Written instruction:
Return, word for word, the lines of the records below starting at the line containing "common name: Canadian fleabane" and ending at the line containing "scientific name: Streptopelia tranquebarica", with both of those lines included.

Dataset records:
--*--

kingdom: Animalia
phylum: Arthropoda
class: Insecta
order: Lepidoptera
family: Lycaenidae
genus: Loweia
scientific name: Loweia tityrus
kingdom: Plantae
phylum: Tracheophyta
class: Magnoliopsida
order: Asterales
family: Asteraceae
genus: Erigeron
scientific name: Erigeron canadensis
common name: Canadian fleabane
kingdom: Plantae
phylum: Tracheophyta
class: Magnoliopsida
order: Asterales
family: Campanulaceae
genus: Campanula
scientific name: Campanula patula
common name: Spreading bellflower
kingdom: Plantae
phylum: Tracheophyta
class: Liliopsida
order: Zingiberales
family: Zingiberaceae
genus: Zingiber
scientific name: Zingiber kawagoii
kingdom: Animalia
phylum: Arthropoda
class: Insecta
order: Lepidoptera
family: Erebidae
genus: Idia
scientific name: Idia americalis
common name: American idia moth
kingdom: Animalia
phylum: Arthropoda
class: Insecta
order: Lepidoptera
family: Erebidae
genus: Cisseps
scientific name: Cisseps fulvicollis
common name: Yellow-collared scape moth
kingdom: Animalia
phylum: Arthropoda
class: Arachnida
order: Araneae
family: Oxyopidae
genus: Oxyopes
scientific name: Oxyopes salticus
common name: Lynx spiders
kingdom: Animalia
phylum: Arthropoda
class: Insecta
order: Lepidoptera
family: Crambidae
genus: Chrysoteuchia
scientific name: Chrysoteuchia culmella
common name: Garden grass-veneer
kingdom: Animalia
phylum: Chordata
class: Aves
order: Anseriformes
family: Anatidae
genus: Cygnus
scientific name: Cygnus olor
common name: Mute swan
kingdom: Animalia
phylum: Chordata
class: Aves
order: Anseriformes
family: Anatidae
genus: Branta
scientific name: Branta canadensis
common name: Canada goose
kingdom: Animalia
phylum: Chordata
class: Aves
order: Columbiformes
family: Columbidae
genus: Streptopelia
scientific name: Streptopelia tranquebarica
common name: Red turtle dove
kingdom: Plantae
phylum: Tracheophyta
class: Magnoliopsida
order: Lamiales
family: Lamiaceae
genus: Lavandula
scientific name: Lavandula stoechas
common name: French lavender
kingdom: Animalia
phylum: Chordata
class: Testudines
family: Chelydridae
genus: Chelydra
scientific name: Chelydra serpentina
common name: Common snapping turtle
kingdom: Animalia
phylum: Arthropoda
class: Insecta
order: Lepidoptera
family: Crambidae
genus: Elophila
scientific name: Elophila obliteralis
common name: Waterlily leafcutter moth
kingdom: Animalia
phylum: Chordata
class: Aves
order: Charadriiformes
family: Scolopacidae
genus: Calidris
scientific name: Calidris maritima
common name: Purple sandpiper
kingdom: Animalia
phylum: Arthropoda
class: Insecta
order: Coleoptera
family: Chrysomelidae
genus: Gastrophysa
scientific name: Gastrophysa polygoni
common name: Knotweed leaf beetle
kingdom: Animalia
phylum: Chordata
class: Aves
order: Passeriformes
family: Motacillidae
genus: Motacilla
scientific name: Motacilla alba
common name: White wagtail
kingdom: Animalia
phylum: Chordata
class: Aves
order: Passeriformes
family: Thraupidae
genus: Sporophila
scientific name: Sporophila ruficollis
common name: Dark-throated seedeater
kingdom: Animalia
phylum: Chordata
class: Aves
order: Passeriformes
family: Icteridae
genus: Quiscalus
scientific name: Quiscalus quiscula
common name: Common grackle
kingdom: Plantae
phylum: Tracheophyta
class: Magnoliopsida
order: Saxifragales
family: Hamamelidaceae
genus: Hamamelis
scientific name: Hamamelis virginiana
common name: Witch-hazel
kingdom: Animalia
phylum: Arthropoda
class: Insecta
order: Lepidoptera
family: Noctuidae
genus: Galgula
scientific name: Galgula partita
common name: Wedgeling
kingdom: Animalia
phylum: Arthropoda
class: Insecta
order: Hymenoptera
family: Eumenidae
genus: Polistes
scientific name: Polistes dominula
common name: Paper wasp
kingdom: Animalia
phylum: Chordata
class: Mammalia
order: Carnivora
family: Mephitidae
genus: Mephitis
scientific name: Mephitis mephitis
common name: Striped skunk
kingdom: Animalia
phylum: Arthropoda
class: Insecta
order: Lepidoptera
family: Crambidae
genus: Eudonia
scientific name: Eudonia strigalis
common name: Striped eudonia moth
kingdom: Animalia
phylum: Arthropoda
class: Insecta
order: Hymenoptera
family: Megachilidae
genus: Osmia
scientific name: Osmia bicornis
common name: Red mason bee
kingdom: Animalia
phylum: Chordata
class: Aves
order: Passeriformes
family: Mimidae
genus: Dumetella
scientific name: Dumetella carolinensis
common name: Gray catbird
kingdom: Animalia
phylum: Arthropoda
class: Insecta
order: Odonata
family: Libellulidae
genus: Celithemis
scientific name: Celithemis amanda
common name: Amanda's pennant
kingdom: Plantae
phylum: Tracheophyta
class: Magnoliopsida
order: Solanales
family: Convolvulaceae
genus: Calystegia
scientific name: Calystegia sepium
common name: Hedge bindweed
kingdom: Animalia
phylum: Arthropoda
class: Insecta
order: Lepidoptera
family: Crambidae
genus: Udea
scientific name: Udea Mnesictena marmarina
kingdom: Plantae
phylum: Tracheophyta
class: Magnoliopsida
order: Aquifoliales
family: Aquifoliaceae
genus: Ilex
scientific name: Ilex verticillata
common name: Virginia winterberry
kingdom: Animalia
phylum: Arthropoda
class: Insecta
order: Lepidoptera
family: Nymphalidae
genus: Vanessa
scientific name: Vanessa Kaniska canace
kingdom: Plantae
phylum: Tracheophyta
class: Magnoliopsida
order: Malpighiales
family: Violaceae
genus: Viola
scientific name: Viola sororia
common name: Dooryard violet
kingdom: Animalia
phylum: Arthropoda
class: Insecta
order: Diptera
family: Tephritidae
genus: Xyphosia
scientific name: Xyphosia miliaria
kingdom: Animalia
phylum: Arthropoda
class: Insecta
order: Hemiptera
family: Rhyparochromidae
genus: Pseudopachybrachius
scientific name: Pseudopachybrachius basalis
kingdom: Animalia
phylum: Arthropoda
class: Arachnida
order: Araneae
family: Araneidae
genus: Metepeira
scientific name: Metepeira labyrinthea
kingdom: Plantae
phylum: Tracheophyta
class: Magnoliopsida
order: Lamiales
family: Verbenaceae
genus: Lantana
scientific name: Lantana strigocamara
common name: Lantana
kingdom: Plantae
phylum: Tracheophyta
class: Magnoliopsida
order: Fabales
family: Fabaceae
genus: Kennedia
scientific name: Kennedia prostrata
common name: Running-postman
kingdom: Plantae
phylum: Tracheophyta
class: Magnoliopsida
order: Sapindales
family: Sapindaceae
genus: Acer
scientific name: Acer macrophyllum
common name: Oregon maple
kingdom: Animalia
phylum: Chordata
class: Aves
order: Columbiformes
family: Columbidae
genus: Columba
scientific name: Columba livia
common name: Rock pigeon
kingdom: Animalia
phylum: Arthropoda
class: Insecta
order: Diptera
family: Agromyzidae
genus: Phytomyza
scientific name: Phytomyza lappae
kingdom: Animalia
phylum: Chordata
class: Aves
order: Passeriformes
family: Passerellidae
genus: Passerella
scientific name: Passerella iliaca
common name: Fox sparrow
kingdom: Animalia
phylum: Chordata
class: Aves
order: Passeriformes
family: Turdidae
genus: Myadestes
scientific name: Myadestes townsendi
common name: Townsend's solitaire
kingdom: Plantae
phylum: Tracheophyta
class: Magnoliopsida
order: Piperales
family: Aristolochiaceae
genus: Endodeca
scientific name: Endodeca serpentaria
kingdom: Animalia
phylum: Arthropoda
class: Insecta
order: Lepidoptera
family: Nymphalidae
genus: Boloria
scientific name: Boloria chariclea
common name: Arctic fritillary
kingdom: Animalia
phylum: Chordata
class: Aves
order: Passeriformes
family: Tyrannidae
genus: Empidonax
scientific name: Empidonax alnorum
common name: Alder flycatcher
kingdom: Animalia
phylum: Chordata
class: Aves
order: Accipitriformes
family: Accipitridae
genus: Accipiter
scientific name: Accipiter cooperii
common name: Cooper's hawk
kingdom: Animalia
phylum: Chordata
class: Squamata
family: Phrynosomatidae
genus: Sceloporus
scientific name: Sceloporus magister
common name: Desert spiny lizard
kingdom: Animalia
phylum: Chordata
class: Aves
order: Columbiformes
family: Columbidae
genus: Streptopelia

--*--

Output below:
common name: Canadian fleabane
kingdom: Plantae
phylum: Tracheophyta
class: Magnoliopsida
order: Asterales
family: Campanulaceae
genus: Campanula
scientific name: Campanula patula
common name: Spreading bellflower
kingdom: Plantae
phylum: Tracheophyta
class: Liliopsida
order: Zingiberales
family: Zingiberaceae
genus: Zingiber
scientific name: Zingiber kawagoii
kingdom: Animalia
phylum: Arthropoda
class: Insecta
order: Lepidoptera
family: Erebidae
genus: Idia
scientific name: Idia americalis
common name: American idia moth
kingdom: Animalia
phylum: Arthropoda
class: Insecta
order: Lepidoptera
family: Erebidae
genus: Cisseps
scientific name: Cisseps fulvicollis
common name: Yellow-collared scape moth
kingdom: Animalia
phylum: Arthropoda
class: Arachnida
order: Araneae
family: Oxyopidae
genus: Oxyopes
scientific name: Oxyopes salticus
common name: Lynx spiders
kingdom: Animalia
phylum: Arthropoda
class: Insecta
order: Lepidoptera
family: Crambidae
genus: Chrysoteuchia
scientific name: Chrysoteuchia culmella
common name: Garden grass-veneer
kingdom: Animalia
phylum: Chordata
class: Aves
order: Anseriformes
family: Anatidae
genus: Cygnus
scientific name: Cygnus olor
common name: Mute swan
kingdom: Animalia
phylum: Chordata
class: Aves
order: Anseriformes
family: Anatidae
genus: Branta
scientific name: Branta canadensis
common name: Canada goose
kingdom: Animalia
phylum: Chordata
class: Aves
order: Columbiformes
family: Columbidae
genus: Streptopelia
scientific name: Streptopelia tranquebarica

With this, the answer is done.